How many lines in the records below hold the string "coordinate"? Please answer with the number and nothing more.
------ Material to process ------
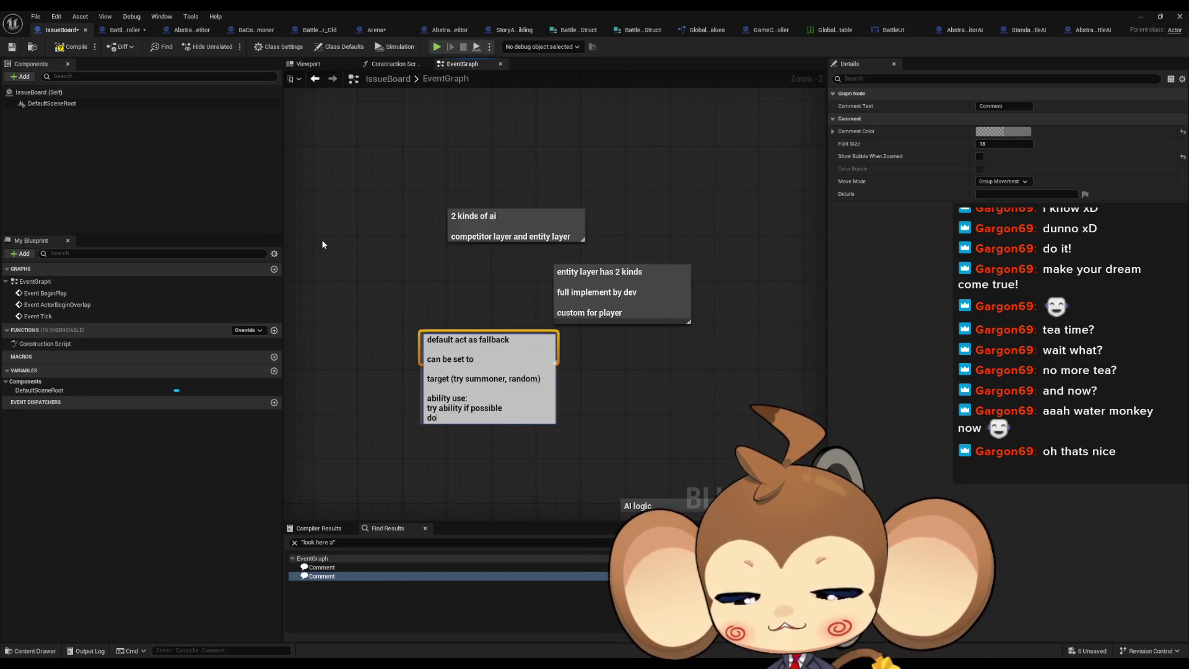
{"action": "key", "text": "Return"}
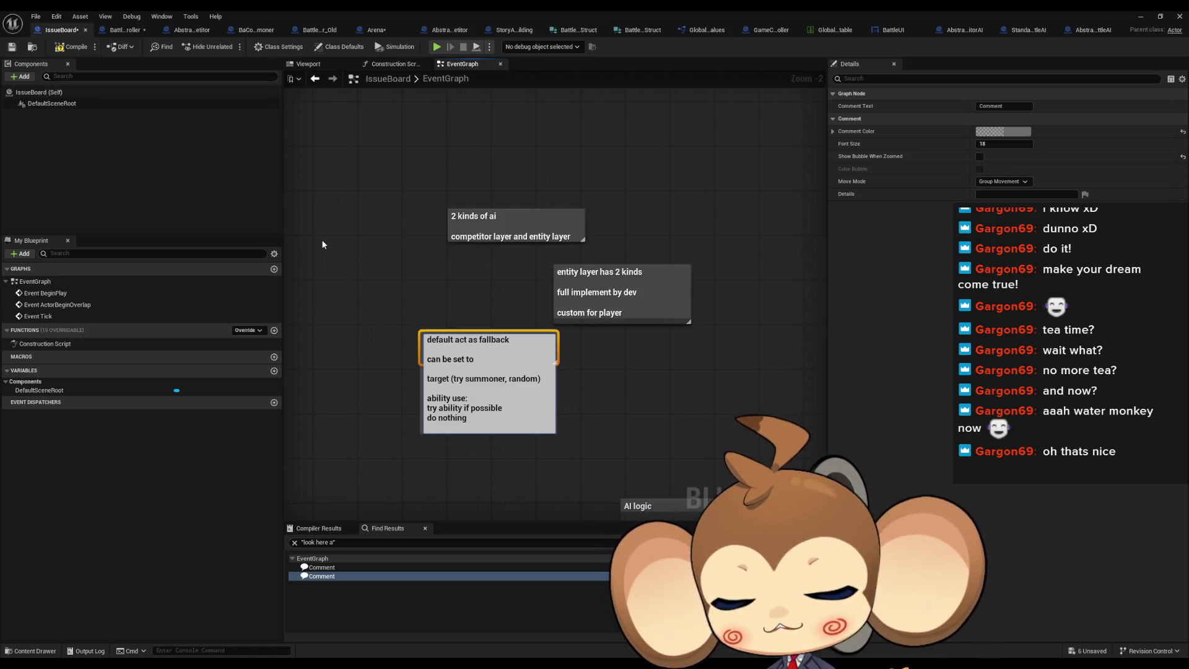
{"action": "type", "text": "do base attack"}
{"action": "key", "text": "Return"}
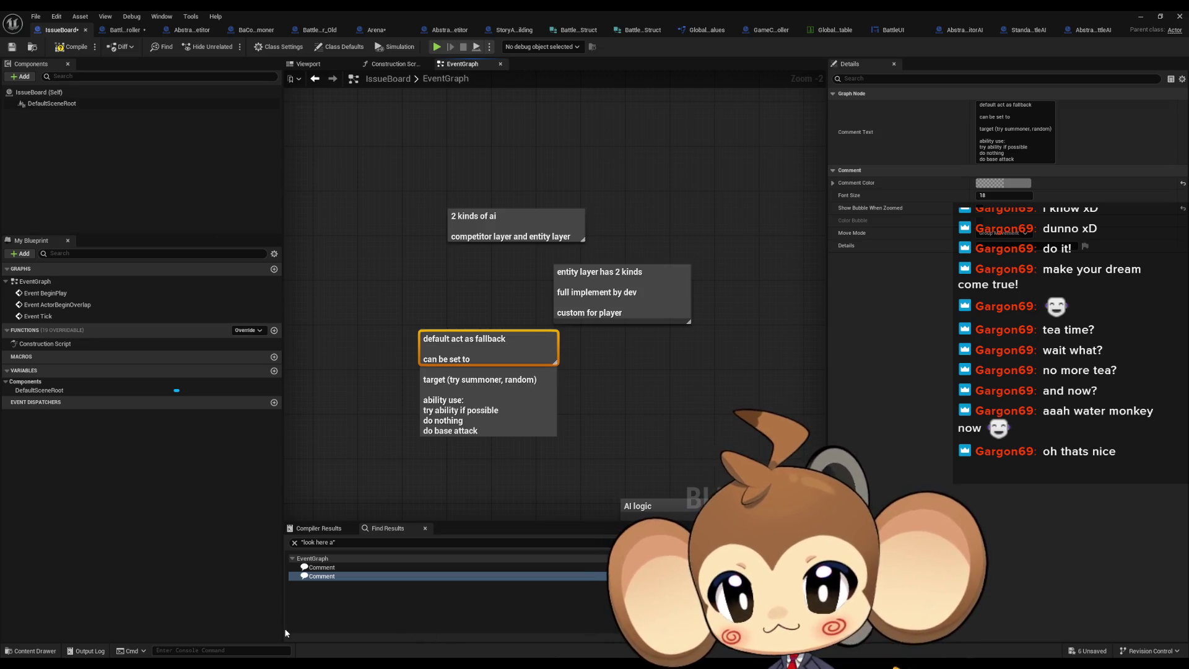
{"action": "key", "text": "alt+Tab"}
------
------ Material to process ------
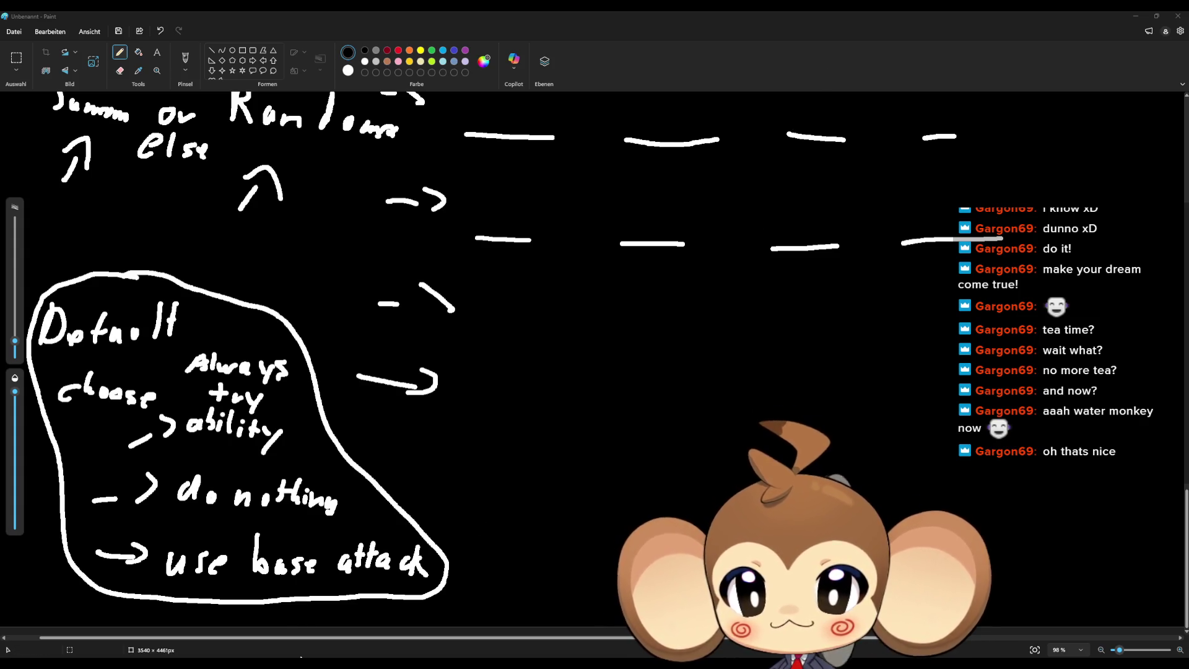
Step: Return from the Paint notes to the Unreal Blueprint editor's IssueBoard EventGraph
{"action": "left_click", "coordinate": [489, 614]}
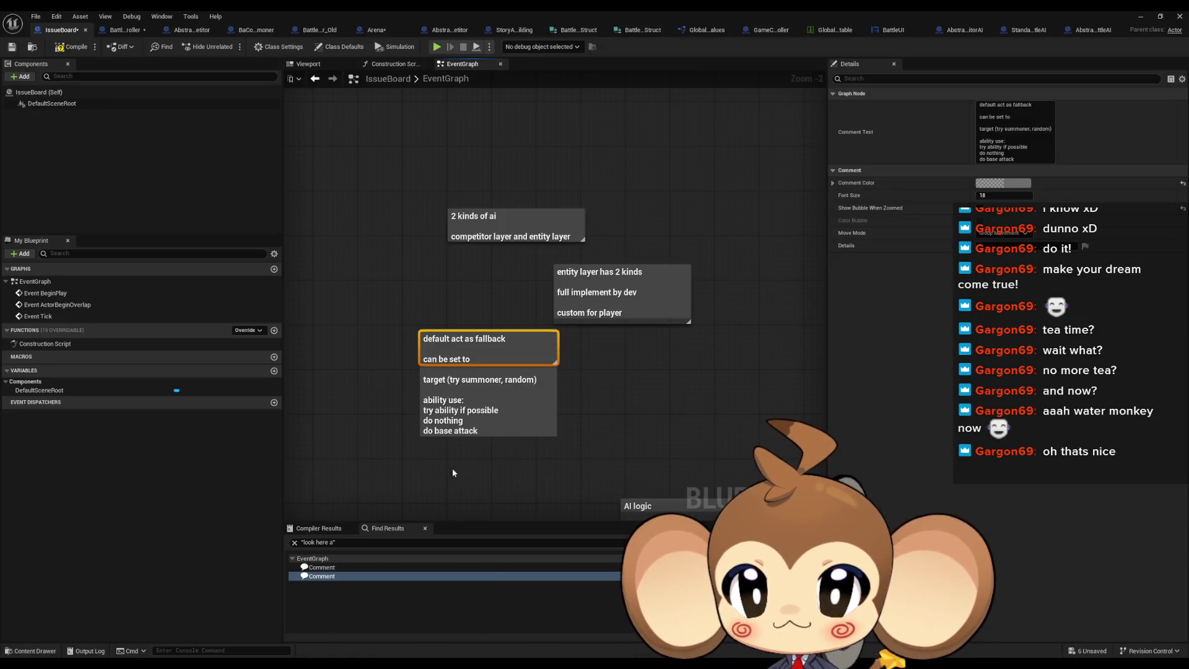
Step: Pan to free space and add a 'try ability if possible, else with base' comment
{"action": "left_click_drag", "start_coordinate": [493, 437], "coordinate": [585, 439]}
------
### Solution for this task
2